— PROVIDED PASSAGE —
# Ireland Timeshare with good public transportation?



## ww1aerofan (Apr 26, 2014)

Fellow Tuggers with a knowledge of Ireland,

We are looking to trade in our Maui timeshare for a trip to the
Emerald Isle in 2015.

Our hope is to get a time share near a major city (such as Dublin or Cork),
and then buy a combo rail/bus pass to use to tour the other towns.

Can any one recommend a good place to use as a base?

My research has not been very fruitfull so far...

Thanks!


----------



## Laurie (Apr 27, 2014)

Fitzpatrick Castle in Killiney, near Dublin.


----------



## Passepartout (Apr 27, 2014)

Not to be too nosy, but since there are so many other TS's and B&B's in Ireland, is there a compelling reason not to just rent a car and see the sights on your own schedule?

Roads are narrow, and they drive on the 'wrong side' of the road, but cars are correspondingly smaller. You acclimate to which side to drive on pretty readily and it's just no big deal. GPS makes finding places a non-event.

Like in much of Europe, the timeshares are mostly rural, and off the beaten path- because most Europeans live in/near cities and commute by public transport. They are not too keen on doing the same on vacation.

— DATA EXTRACT —
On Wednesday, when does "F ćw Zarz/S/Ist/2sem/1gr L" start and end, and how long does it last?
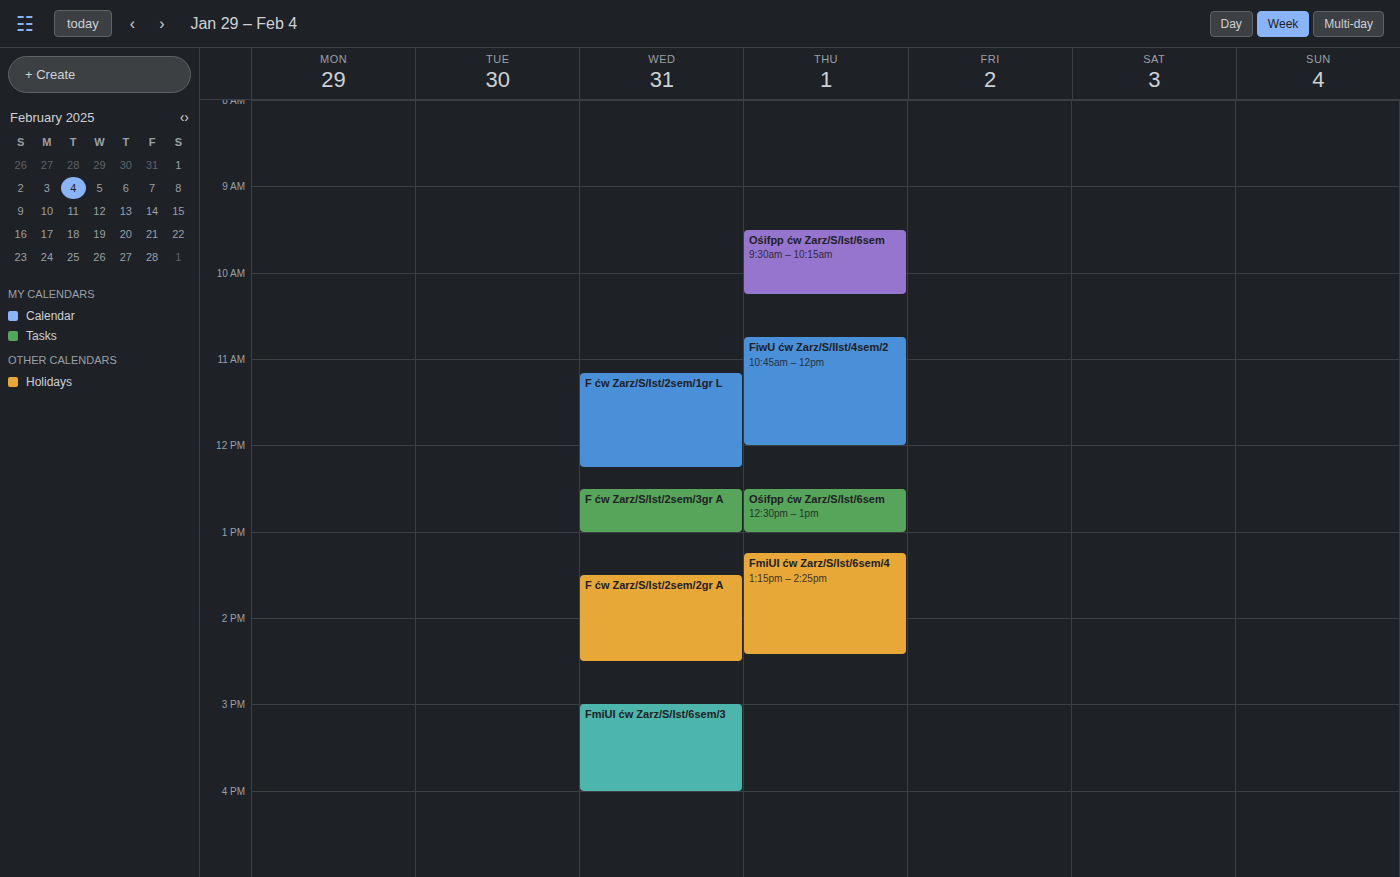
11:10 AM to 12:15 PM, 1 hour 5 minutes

— WHAT IS NEEDED —
Carry on the forum thread about an Ireland timeshare with good public transportation, picking up after its last post. The listing has nothing to do with the forum thread on Ireland timeshares.

— RESPONSE —
Jim


----------



## ww1aerofan (Apr 28, 2014)

*Fear of Driving on"wrong side" and getting hopelessly lost*

Not to be too nosy, but since there are so many other TS's and B&B's in Ireland, is there a compelling reason not to just rent a car and see the sights on your own schedule?


Yes, you nailed both my fears on the head.  I fear " doing what comes natural"
on the road with my family in the car.   A pint or two in the pubs, and I fear that
I would just make the wrong choice of the side to drive on,  or go too wide
on a turn and be in an accident.

I was in Ireland 20 years ago, and found the streets terribly hard to to
find or even read.  The street were windy, changed their names frequently, street signs were sparse, and many in the "native tongue" which I could not
distinguish.

I was impressed with the bus and rail lines in Ireland, and they seemed
like a more rational way to get around.

Does anyone else have any experience trying to do a vacation with public
transportation?  Am I crazy for even trying?

Thanks!


----------



## tashamen (Apr 28, 2014)

ww1aerofan said:


> Does anyone else have any experience trying to do a vacation with public transportation?  Am I crazy for even trying?



Well, I don't have experience in Ireland, but in general I try to do many of our ts vacations with public transportation, even in places in the US where everyone says that you need a car.  And I would want to do the same in Ireland or elsewhere in Europe, especially since the cost of car rentals seems to be very high.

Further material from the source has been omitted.